Republiktimes.com – Banjir besar melanda wilayah Jabodetabek sejak Senin (3/3) hingga Selasa (4/3), dengan Kota dan Kabupaten Bekasi menjadi daerah yang paling parah terdampak. Di Kota Bekasi, delapan dari 12 kecamatan terendam air, melumpuhkan berbagai fasilitas umum termasuk jalan utama, kantor pemerintahan, pusat perbelanjaan, hingga rumah sakit.
“Hari ini Kota Bekasi lumpuh. Jalan utama dan kantor pemerintahan sudah mulai terendam karena limpasan air yang luar biasa,” ungkap Wali Kota Tri Adhianto dalam rapat koordinasi pengendalian banjir Jabodetabek secara daring pada Selasa.
Sementara di Kabupaten Bekasi, data Selasa (4/3) menunjukkan 13 kecamatan dan 24 desa/kelurahan terendam dengan sekitar 36 titik banjir. Ketinggian air rata-rata mencapai 40 hingga 200 sentimeter.
Penyebab Banjir: Faktor Alam dan Kerusakan Lingkungan
Wahana Lingkungan Hidup Indonesia (WALHI) menyebutkan bahwa banjir parah ini disebabkan oleh kombinasi curah hujan tinggi dan alih fungsi lahan di hulu. Dwi Sawung, Manajer Kampanye Tata Ruang dan Infrastruktur WALHI, menjelaskan kepada CNNIndonesia.com pada Rabu (5/3), “Memang curah hujan tinggi, tapi harusnya bisa diantisipasi. Perubahan fungsi di hulu sungai yang bermuara di Kali Bekasi menjadi masalah besar.”
Sawung menegaskan bahwa banjir tahun ini adalah yang terparah sejak ia dan keluarganya tinggal di Bekasi puluhan tahun lalu. Menurutnya, curah hujan tahun ini tidak lebih tinggi dibandingkan tahun 2020, namun dampak banjirnya jauh lebih parah.
“Tampaknya di hulu sungai Bekasi terjadi alih fungsi, longsor, dan banjir bandang,” tambahnya.
Faktor Teknis Memperparah Situasi
Bendung Bekasi di Jalan M. Hasibuan, Bekasi Selatan, mengalami situasi kritis karena debit air melebihi kapasitas.

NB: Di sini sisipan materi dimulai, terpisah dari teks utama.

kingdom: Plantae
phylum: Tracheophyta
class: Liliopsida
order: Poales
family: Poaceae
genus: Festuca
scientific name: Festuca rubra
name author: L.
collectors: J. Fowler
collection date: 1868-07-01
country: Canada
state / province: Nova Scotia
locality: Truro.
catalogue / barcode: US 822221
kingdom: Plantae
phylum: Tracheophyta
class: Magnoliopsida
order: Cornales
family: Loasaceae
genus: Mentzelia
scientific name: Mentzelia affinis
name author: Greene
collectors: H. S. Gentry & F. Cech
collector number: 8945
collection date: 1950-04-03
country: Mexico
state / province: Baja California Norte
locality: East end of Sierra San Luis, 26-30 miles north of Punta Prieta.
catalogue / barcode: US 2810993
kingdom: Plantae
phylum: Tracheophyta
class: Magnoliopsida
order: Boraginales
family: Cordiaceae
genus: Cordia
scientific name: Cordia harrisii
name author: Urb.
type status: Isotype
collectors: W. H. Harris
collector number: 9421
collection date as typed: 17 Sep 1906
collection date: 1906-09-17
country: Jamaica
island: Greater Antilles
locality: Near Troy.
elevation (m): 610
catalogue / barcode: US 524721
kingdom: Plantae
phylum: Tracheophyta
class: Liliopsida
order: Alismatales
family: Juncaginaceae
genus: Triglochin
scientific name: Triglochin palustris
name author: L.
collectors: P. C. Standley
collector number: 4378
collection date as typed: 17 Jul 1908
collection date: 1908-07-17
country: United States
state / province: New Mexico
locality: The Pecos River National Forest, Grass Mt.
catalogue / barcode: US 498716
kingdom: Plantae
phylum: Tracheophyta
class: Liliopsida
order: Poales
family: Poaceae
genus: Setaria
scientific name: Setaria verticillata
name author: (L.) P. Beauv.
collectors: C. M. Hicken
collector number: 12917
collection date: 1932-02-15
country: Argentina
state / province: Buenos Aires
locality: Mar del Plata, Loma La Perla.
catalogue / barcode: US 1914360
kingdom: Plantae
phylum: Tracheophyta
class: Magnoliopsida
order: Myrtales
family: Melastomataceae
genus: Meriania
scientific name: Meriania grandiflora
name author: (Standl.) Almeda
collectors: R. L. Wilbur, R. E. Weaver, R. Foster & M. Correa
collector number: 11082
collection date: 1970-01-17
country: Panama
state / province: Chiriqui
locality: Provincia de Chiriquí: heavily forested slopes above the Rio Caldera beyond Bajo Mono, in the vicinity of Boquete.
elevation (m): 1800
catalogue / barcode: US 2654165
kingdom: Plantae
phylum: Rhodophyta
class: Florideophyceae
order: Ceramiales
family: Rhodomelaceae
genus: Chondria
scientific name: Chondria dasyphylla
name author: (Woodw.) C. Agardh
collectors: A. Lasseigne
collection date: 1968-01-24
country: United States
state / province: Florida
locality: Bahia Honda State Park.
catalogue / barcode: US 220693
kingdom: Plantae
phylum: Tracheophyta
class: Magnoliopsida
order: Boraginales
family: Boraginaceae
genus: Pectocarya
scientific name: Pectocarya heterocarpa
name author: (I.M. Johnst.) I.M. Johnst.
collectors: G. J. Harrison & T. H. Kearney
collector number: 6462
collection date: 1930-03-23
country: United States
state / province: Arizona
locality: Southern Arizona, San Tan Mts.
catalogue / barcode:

Bendungan peninggalan Belanda ini memiliki kapasitas maksimal 1.000 meter kubik per detik, namun debit air mencapai 1.100 meter kubik per detik.
Balai Besar Wilayah Sungai Ciliwung-Cisadane (BBWSCC) terpaksa membuka pintu air untuk mengurangi tekanan, menyebabkan kenaikan permukaan air di wilayah hilir. Pompa air yang biasanya berfungsi untuk mengendalikan volume air juga untuk sementara tidak dioperasikan, menurunkan kemampuan sistem pengendalian banjir.
BPBD Kota Bekasi melaporkan bahwa Tinggi Muka Air (TMA) Kali Bekasi mencapai puncaknya pada pukul 06.30 WIB dengan ketinggian 875 cm, jauh melebihi batas maksimal 350 cm.
Dampak dan Penanganan
BPBD Kota Bekasi mencatat banjir tersebar di 20 titik dan tujuh wilayah kecamatan dengan ketinggian air bervariasi mulai 20 sentimeter hingga tiga meter, memaksa ribuan warga mengungsi.
“Hujan dengan intensitas tinggi yang berlangsung dalam durasi lama di wilayah hulu Kali Bekasi dan Kota Bekasi menyebabkan peningkatan debit air dan banjir di beberapa wilayah,” kata Kepala Pelaksana BPBD Kota Bekasi Priadi Santoso pada Selasa (5/3).
Solusi Jangka Panjang
Sawung menekankan bahwa penanganan banjir Bekasi memerlukan kolaborasi lintas wilayah. “Ini sebenarnya bukan hanya tugas Kota Bekasi, tapi juga tugas Provinsi Jawa Barat dan kabupaten-kabupaten yang menjadi hulu sungai yang mengarah ke Bekasi. Jika mereka tidak mampu mengendalikan alih fungsi lahan, sama saja memperparah banjir di Bekasi.”
Ia menambahkan bahwa pembangunan perumahan di daerah Sentul, Hambalang, dan Cikeas dalam 10 tahun terakhir berkontribusi pada peningkatan intensitas banjir. “Lima tahun terakhir terjadi banjir besar, dan tahun ini jauh lebih parah dibandingkan tahun 2020,” pungkasnya.